— Пушки — я сказал: пришлем. Ясырь у нас — на трех казаков один человек. Мы отдадим, когда шах отдаст наших братов, какие у его в полону. Товар волжский мы давно подуванили — не собрать. Списывать нас — что это за чудеса? Ни на Яике, ни на Дону такого обычая не велось. Я такого не знаю. — Степан присел на лежак. — Не велось такого, с чего вы удумали?
— Не велось, теперь поведется.
— Пошли со мной! — вдруг резко сказал Степан. Встал и стремительно пошел к выходу. — Чего мы одни гадаем: поведется, не поведется…
— Куда? Ты что? Эй!..
— Спросим у казаков: дадут они себя списывать?
— Брось дурить! — прикрикнул Прозоровский. Когда он убирал свое мясистое благодушие и сердился, то краснел и бил себя кулаком по коленке. — Слышь!..
— Не дело, атаман, — встрял и князь Львов. — К чему это?
Степан уже вышагнул из шатра, крикнул, кто был поближе:
— Зови всех суда! Всех!
— Ошалел, змей полосатый, — негромко сказал Прозоровский. — Не робейте — запужать хочет. Пошли, счас надо построже…
Воевода и подьячий тоже вышли из шатра.
Степан стоял у борта струга; на бояр не оглянулся, ждал казаков. Опасения воеводы сбывались. Вся бодрость, вся умышленная простота, даже снисходительность, все полетело к чертям; этого волка по загривку не погладишь — оскалился, того гляди, хватит клыками.
— Для чего всех-то зовешь? — все больше нервничал Прозоровский. — Чего ты затеял-то?
— Спросим… — тихо, остервенело и обещающе сказал атаман. — А то молотим тут…

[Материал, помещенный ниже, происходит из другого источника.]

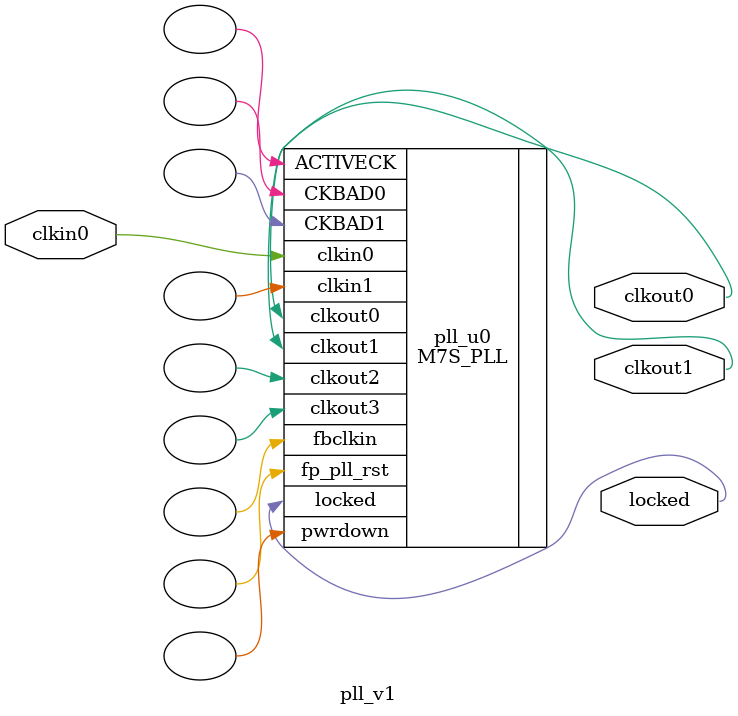
<source format=v>

module pll_v1(
    clkin0,
    clkout0,
    clkout1,
    locked
);

input clkin0;
output clkout0;
output clkout1;
output locked;

M7S_PLL #(
        .sel_fbpath (1'b0),
        .pll_fbck_del (4'b0000),
        .pll_sel ("auto"),
        .pwrmode (2'b01),
        .rst_pll_sel (2'b00),
        .pll_divm (8'b00111011),
        .pll_divn (8'b00000000),
        .pll_divc0 (8'b00000101),
        .pll_divc1 (8'b01100011),
        .pll_divc2 (8'b00000111),
        .pll_divc3 (8'b00000010),
        .pll_divmp (3'b000),
        .pll_mken0 (1'b1),
        .pll_mken1 (1'b1),
        .pll_mken2 (1'b0),
        .pll_mken3 (1'b0),
        .pll_bps0 (1'b0),
        .pll_bps1 (1'b0),
        .pll_bps2 (1'b0),
        .pll_bps3 (1'b0),
        .pll_co0dly (8'b00000000),
        .pll_co1dly (8'b00000000),
        .pll_co2dly (8'b00000000),
        .pll_co3dly (8'b00000000),
        .pll_sel_c0phase (3'b000),
        .pll_sel_c1phase (3'b000),
        .pll_sel_c2phase (3'b000),
        .pll_sel_c3phase (3'b000),
        .dyn_pll_rst (1'b0),
        .dyn_pll_pwrdown (1'b0),
        .pll_mp_autor_en (1'b0),
        .pll_lpf (2'b00),
        .pll_vrsel (2'b01),
        .pll_cpsel_cr (2'b11),
        .pll_cpsel_fn (3'b100),
        .pll_kvsel (2'b11),
        .pll_fldd (2'b11),
        .pll_force_lock (1'b0),
        .pll_atest_en (1'b0),
        .pll_dtest_en (1'b0),
        .pll_atest_sel (1'b0),
        .pll_dtest_sel (1'b0),
        .pll_bp_dvdd12 (1'b0),
        .pll_divfb (1'b0),
        .pll_cksel (1'b0),
        .pll_ck_switch_en (1'b0),
        .pll_lkd_tol (1'b0),
        .pll_lkd_hold (1'b0),
        .pll_ssen (1'b0),
        .pll_ssrg (2'b01),
        .pll_ssdivh (2'b00),
        .pll_ssdivl (8'b11000111),
        .pll_bk (2'b00),
        .amux_sel (6'b000000),
        .cfg_nc (3'b000),
        .cfg_ldo_cfg (5'b00000)
)
pll_u0 (
        .clkin0 (clkin0),
        .clkin1 (),
        .fbclkin (),
        .pwrdown (),
        .fp_pll_rst (),
        .ACTIVECK (),
        .CKBAD0 (),
        .CKBAD1 (),
        .clkout0 (clkout0),
        .clkout1 (clkout1),
        .clkout2 (),
        .clkout3 (),
        .locked (locked)
);

endmodule

// ============================================================
//                  pll Setting
//
// Warning: This part is read by Primace, please don't modify it.
// ============================================================
// Device          : M7A12N5F256C7
// Module          : pll_v1
// IP core         : pll
// IP Version      : 1

// AutoCalc        : true
// AutoSwitch      : false
// Bypass0         : false
// Bypass1         : false
// Bypass2         : false
// Bypass3         : false
// C0              : 5
// C1              : 99
// C2              : 7
// C3              : 2
// Clkin0Enable    : true
// Clkin1Enable    : false
// ClkinDefault    : 0
// Delay0          : 0
// Delay1          : 0
// Delay2          : 0
// Delay3          : 0
// DeskewMode      : None
// DivideMP        : 0
// Enable0         : true
// Enable1         : true
// Enable2         : false
// Enable3         : false
// InputFreq       : 20
// M               : 59
// N               : 0
// Phase0          : 0
// Phase1          : 0
// Phase2          : 0
// Phase3          : 0
// PllLocation     : auto
// PortActiveck    : false
// PortCkbad0      : false
// PortCkbad1      : false
// PortLocked      : true
// PowerMode       : always_on
// ResetMode       : ccb
// Simulation Files: 
// SpreadDivH      : 0
// SpreadDivL      : 199
// SpreadEnable    : false
// SpreadRatio     : 1
// Synthesis Files : 
// VcoDivide       : 1

</source>
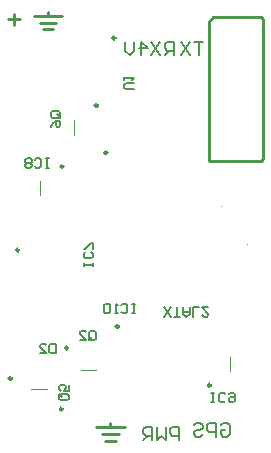
<source format=gbr>
%TF.GenerationSoftware,Altium Limited,Altium Designer,20.2.5 (213)*%
G04 Layer_Color=32896*
%FSLAX25Y25*%
%MOIN*%
%TF.SameCoordinates,C9AA4840-3426-47ED-90B3-6D3E683A03ED*%
%TF.FilePolarity,Positive*%
%TF.FileFunction,Legend,Bot*%
%TF.Part,Single*%
G01*
G75*
%TA.AperFunction,NonConductor*%
%ADD77C,0.00984*%
%ADD78C,0.00394*%
%ADD79C,0.00000*%
%ADD80C,0.01000*%
%ADD81C,0.00800*%
%ADD82C,0.00600*%
D77*
X23692Y22000D02*
G03*
X23692Y22000I-492J0D01*
G01*
X55549Y97321D02*
G03*
X55549Y97321I-492J0D01*
G01*
X42476Y32226D02*
G03*
X42476Y32226I-492J0D01*
G01*
X90056Y19781D02*
G03*
X90056Y19781I-492J0D01*
G01*
X40672Y11863D02*
G03*
X40672Y11863I-492J0D01*
G01*
X58220Y135547D02*
G03*
X58220Y135547I-492J0D01*
G01*
X59346Y39321D02*
G03*
X59346Y39321I-492J0D01*
G01*
X26146Y64860D02*
G03*
X26146Y64860I-492J0D01*
G01*
X52318Y112985D02*
G03*
X52318Y112985I-492J0D01*
G01*
X40918Y92685D02*
G03*
X40918Y92685I-492J0D01*
G01*
D78*
X88697Y59202D02*
G03*
X88697Y59202I-197J0D01*
G01*
X93573Y79237D02*
G03*
X93573Y79237I-197J0D01*
G01*
X102337Y66872D02*
G03*
X102337Y66872I-197J0D01*
G01*
Y66840D02*
G03*
X102337Y66840I-197J0D01*
G01*
D02*
G03*
X102337Y66840I-197J0D01*
G01*
X94757Y76668D02*
G03*
X94757Y76668I-197J0D01*
G01*
D79*
X46709Y24844D02*
X49169D01*
X51630D01*
X96454Y26867D02*
Y29230D01*
Y24505D02*
Y26867D01*
X29944Y18556D02*
X32700D01*
X35456D01*
X44444Y103339D02*
Y105800D01*
Y108261D01*
X33044Y83039D02*
Y85500D01*
Y87961D01*
D80*
X89463Y94563D02*
Y141000D01*
Y94563D02*
X106711D01*
X89463Y141000D02*
X90900Y142437D01*
X106900D02*
X107337Y142000D01*
X106711Y94563D02*
X107337Y95189D01*
Y142000D01*
X90900Y142437D02*
X106900D01*
X51800Y5700D02*
X61300Y5700D01*
X53800Y3450D02*
X59300D01*
X54800Y1300D02*
X58300D01*
X56550Y5700D02*
Y7100D01*
X35700Y142800D02*
Y144200D01*
X33950Y138400D02*
X37450D01*
X32950Y140550D02*
X38450D01*
X30950Y142800D02*
X40450Y142800D01*
X22401Y141700D02*
X26399D01*
X24400Y143699D02*
Y139701D01*
D81*
X87449Y134349D02*
X84450D01*
X85949D01*
Y129851D01*
X82950Y134349D02*
X79951Y129851D01*
Y134349D02*
X82950Y129851D01*
X66699D02*
Y134349D01*
X68949Y132100D01*
X65950D01*
X64450Y134349D02*
Y131350D01*
X62951Y129851D01*
X61451Y131350D01*
Y134349D01*
X79498Y1451D02*
Y5949D01*
X77249D01*
X76499Y5200D01*
Y3700D01*
X77249Y2950D01*
X79498D01*
X74999Y5949D02*
Y1451D01*
X73500Y2950D01*
X72000Y1451D01*
Y5949D01*
X70501Y1451D02*
Y5949D01*
X68252D01*
X67502Y5200D01*
Y3700D01*
X68252Y2950D01*
X70501D01*
X69001D02*
X67502Y1451D01*
X93290Y6439D02*
X94040Y7188D01*
X95539D01*
X96289Y6439D01*
Y3440D01*
X95539Y2690D01*
X94040D01*
X93290Y3440D01*
Y4939D01*
X94790D01*
X91791Y2690D02*
Y7188D01*
X89542D01*
X88792Y6439D01*
Y4939D01*
X89542Y4189D01*
X91791D01*
X84293Y6439D02*
X85043Y7188D01*
X86542D01*
X87292Y6439D01*
Y5689D01*
X86542Y4939D01*
X85043D01*
X84293Y4189D01*
Y3440D01*
X85043Y2690D01*
X86542D01*
X87292Y3440D01*
X77649Y129851D02*
Y134349D01*
X75400D01*
X74650Y133599D01*
Y132100D01*
X75400Y131350D01*
X77649D01*
X76149D02*
X74650Y129851D01*
X73150Y134349D02*
X70151Y129851D01*
Y134349D02*
X73150Y129851D01*
D82*
X49525Y35350D02*
Y37450D01*
X50050Y37975D01*
X51099D01*
X51624Y37450D01*
Y35350D01*
X51099Y34826D01*
X50050D01*
X50574Y35875D02*
X49525Y34826D01*
X50050D02*
X49525Y35350D01*
X46376Y34826D02*
X48475D01*
X46376Y36925D01*
Y37450D01*
X46901Y37975D01*
X47950D01*
X48475Y37450D01*
X38319Y33575D02*
Y30426D01*
X36744D01*
X36220Y30950D01*
Y33050D01*
X36744Y33575D01*
X38319D01*
X33071Y30426D02*
X35170D01*
X33071Y32525D01*
Y33050D01*
X33595Y33575D01*
X34645D01*
X35170Y33050D01*
X90164Y14126D02*
X91213D01*
X90689D01*
Y17275D01*
X90164D01*
X91213D01*
X94887Y14650D02*
X94362Y14126D01*
X93313D01*
X92788Y14650D01*
Y16750D01*
X93313Y17275D01*
X94362D01*
X94887Y16750D01*
X95937D02*
X96462Y17275D01*
X97511D01*
X98036Y16750D01*
Y14650D01*
X97511Y14126D01*
X96462D01*
X95937Y14650D01*
Y15175D01*
X96462Y15700D01*
X98036D01*
X64375Y118401D02*
X61750D01*
X61225Y118925D01*
Y119975D01*
X61750Y120500D01*
X64375D01*
X61225Y121550D02*
Y122599D01*
Y122074D01*
X64375D01*
X63850Y121550D01*
X36036Y95375D02*
X34987D01*
X35511D01*
Y92225D01*
X36036D01*
X34987D01*
X31313Y94850D02*
X31838Y95375D01*
X32887D01*
X33412Y94850D01*
Y92750D01*
X32887Y92225D01*
X31838D01*
X31313Y92750D01*
X30263Y94850D02*
X29738Y95375D01*
X28689D01*
X28164Y94850D01*
Y94325D01*
X28689Y93800D01*
X28164Y93275D01*
Y92750D01*
X28689Y92225D01*
X29738D01*
X30263Y92750D01*
Y93275D01*
X29738Y93800D01*
X30263Y94325D01*
Y94850D01*
X29738Y93800D02*
X28689D01*
X74543Y42610D02*
X76642Y45759D01*
Y42610D02*
X74543Y45759D01*
X77692Y42610D02*
X79791D01*
X78742D01*
Y45759D01*
X80841D02*
Y43659D01*
X81891Y42610D01*
X82940Y43659D01*
Y45759D01*
Y44184D01*
X80841D01*
X83990Y42610D02*
Y45759D01*
X86089D01*
X89238D02*
X87139D01*
X89238Y43659D01*
Y43135D01*
X88713Y42610D01*
X87664D01*
X87139Y43135D01*
X40019Y16842D02*
X42118D01*
X42643Y16317D01*
Y15268D01*
X42118Y14743D01*
X40019D01*
X39494Y15268D01*
Y16317D01*
X40544Y15792D02*
X39494Y16842D01*
Y16317D02*
X40019Y16842D01*
X42643Y19991D02*
Y17892D01*
X41069D01*
X41593Y18941D01*
Y19466D01*
X41069Y19991D01*
X40019D01*
X39494Y19466D01*
Y18417D01*
X40019Y17892D01*
X39350Y109025D02*
X37250D01*
X36726Y109550D01*
Y110599D01*
X37250Y111124D01*
X39350D01*
X39875Y110599D01*
Y109550D01*
X38825Y110074D02*
X39875Y109025D01*
Y109550D02*
X39350Y109025D01*
X36726Y105876D02*
X37250Y106925D01*
X38300Y107975D01*
X39350D01*
X39875Y107450D01*
Y106401D01*
X39350Y105876D01*
X38825D01*
X38300Y106401D01*
Y107975D01*
X64848Y46975D02*
X63799D01*
X64324D01*
Y43826D01*
X64848D01*
X63799D01*
X60125Y46450D02*
X60650Y46975D01*
X61699D01*
X62224Y46450D01*
Y44350D01*
X61699Y43826D01*
X60650D01*
X60125Y44350D01*
X59075Y43826D02*
X58025D01*
X58550D01*
Y46975D01*
X59075Y46450D01*
X56451D02*
X55926Y46975D01*
X54877D01*
X54352Y46450D01*
Y44350D01*
X54877Y43826D01*
X55926D01*
X56451Y44350D01*
Y46450D01*
X50775Y59464D02*
Y60513D01*
Y59989D01*
X47625D01*
Y59464D01*
Y60513D01*
X50250Y64187D02*
X50775Y63662D01*
Y62613D01*
X50250Y62088D01*
X48150D01*
X47625Y62613D01*
Y63662D01*
X48150Y64187D01*
X50775Y65237D02*
Y67336D01*
X50250D01*
X48150Y65237D01*
X47625D01*
%TF.MD5,b3a991f1f4962ce46e25ad5734073574*%
M02*

</source>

— Мы тебя спрашиваем, а не их!
— Чего меня спрашивать? Вы меня знаете… Писать-то их хочете? Их и спрашивайте.
— А ты вели. Ты им хозяин здесь. Они вон даже войсковым тебя величают…
— Я им нигде не хозяин, а такой же казак. Войсковой я им — на походе, войсковой наш в Черкасском сидит, вам известно.
Меж тем казаки с торгов хлынули все на зов атамана, сгрудились на берегу, попритихли.
— Братцы! — крикнул Степан. — Тут бояры пришли — списывать нас! Говорят, обычай такой повелся: донских и яицких казаков всех поголовно списывать! Я такого не слыхал. Вышли теперь вас спросить: слыхали вы такое?!
Вся толпа на берегу будто вздохнула единым вольным вздохом:
— Нет!
— Говори сам, — велел Степан Прозоровскому. — Ну?..
Прозоровский, не без чувства отчаяния и решимости, выступил вперед:
— Казаки! Не шумите! Надо это для того…
— Нет!! — опять могуче ухнула толпа, не дослушав даже, для чего это надо. И в самом деле, никогда не водилось у казаков такой зловредной выдумки — перепись.
— Да вы не орите! Надо это… Ти-ха!!
— Нет!!!
Прозоровский повернулся и ушел в шатер, злой.
— Скоморошничаешь, атаман! — строго сказал он вошедшему следом Степану. — Ни к чему тебе с нами раздор чинить, не пожалел бы. Потом поздно будет. Поздно будет!